Flu – 1, Me – 0
Over this past week, the three of us in our house have fallen, one by one, into the clutches of the stomach flu, some version of the norovirus. As you well know, this is an extremely scrappy little virus, just burgeoning with life, desperately eager to replicate itself and to spread itself, happily leaving in its wake groaning people in pitiable collapse, unable despite all the cautionary and rigorous efforts to spray and wash and isolate and sterilize, to keep it at bay. So on it goes, romping and jack-hammering its way merrily through the hapless humanity it lives to make miserable, even if only for a day or so.
Please don’t think I am ignoring other epidemics and human cruelties far more tragic, and please pardon me if my move into Gospel reflection seems a mite trivial, but in this moment of blogging it is all that I – in my state of recent brutalization – can muster.

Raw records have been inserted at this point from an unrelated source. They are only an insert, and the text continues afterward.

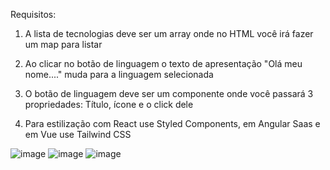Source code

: Requisitos:

1) A lista de tecnologias deve ser um array onde no HTML você irá fazer um map para listar

2) Ao clicar no botão de linguagem  o texto de apresentação "Olá meu nome...." muda para
a linguagem selecionada

3) O botão de linguagem  deve ser um componente onde você passará 3 propriedades: Título,
ícone e o click dele

4) Para estilização com React use Styled Components, em Angular Saas e em Vue use Tailwind
CSS

![image](https://user-images.githubusercontent.com/98665329/203875715-9707451e-9bcc-4114-8f6e-46ac27a5ef2f.png)
![image](https://user-images.githubusercontent.com/98665329/203875876-e9d90e3b-76c9-448e-9869-708998a6011d.png)
![image](https://user-images.githubusercontent.com/98665329/203875909-d4fc1888-80e2-4a9a-835a-ab2729228ec8.png)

What if Love & Mercy were Contagious?
Wouldn’t it be wonderful if our Christian mission, our love and service in and through and for the love of Christ Jesus, converted the world to love and mercy in a manner so spunky and contagious? Sunday’s Gospel – “you are the light, you are the salt,” calls us into a remarkable contagion, sends us as messengers of a Gospel of salvation that is to be spread in words and works, naming grace for all, announcing God’s deep desire for enfolding and unfolding humanity in dignity and love and a Future of Peace beyond imagining.
Come Lord Jesus…
Christ’s conquering, in this case, is not a matter of felling unbelievers and purifying by fire as it spreads to the ends of the earth, though to our deep shame there were eras of Christianity like the crusades and the Inquisition for which we will always repent. While we yearn deeply for the realization of the Promised Reign and plead impatiently, “Come Lord Jesus” we know in faith that God has decided to approach the task through the mystery of Incarnation, a most inefficient process that by including us in the mix seems to bring divine contagion to a glacial crawl. So most of the time as we perceive it, our mission of discipleship hardly seems to be “going viral.”
But the staying power of Christianity is found in all the small and unremarkable words and actions, conversations and prayers which we the mostly-faithful share with others in our haphazard, imperfect day to day doings, all of them united and multiplied to contagion in the power of the immense Love who has brought the whole enterprise into being. While the effect of our Christian witness seems to pale before the enormity of evils that threaten humanity, the relentless passion of God is infinitely stronger and more enduring than any quick punch of a nasty virus, or the massive darkness of death-dealing human hatred. And despite the seeming paltriness of our believing and our witness, God keeps renewing us and sending us as salt and light. And we will never know exactly the power of our love and hope and joy as antidotes to the ravages of hate and despair. So with the writer of Ephesians, (3:20) we bow thankfully before the One “whose power at work in us can do infinitely more that we can ask or imagine.”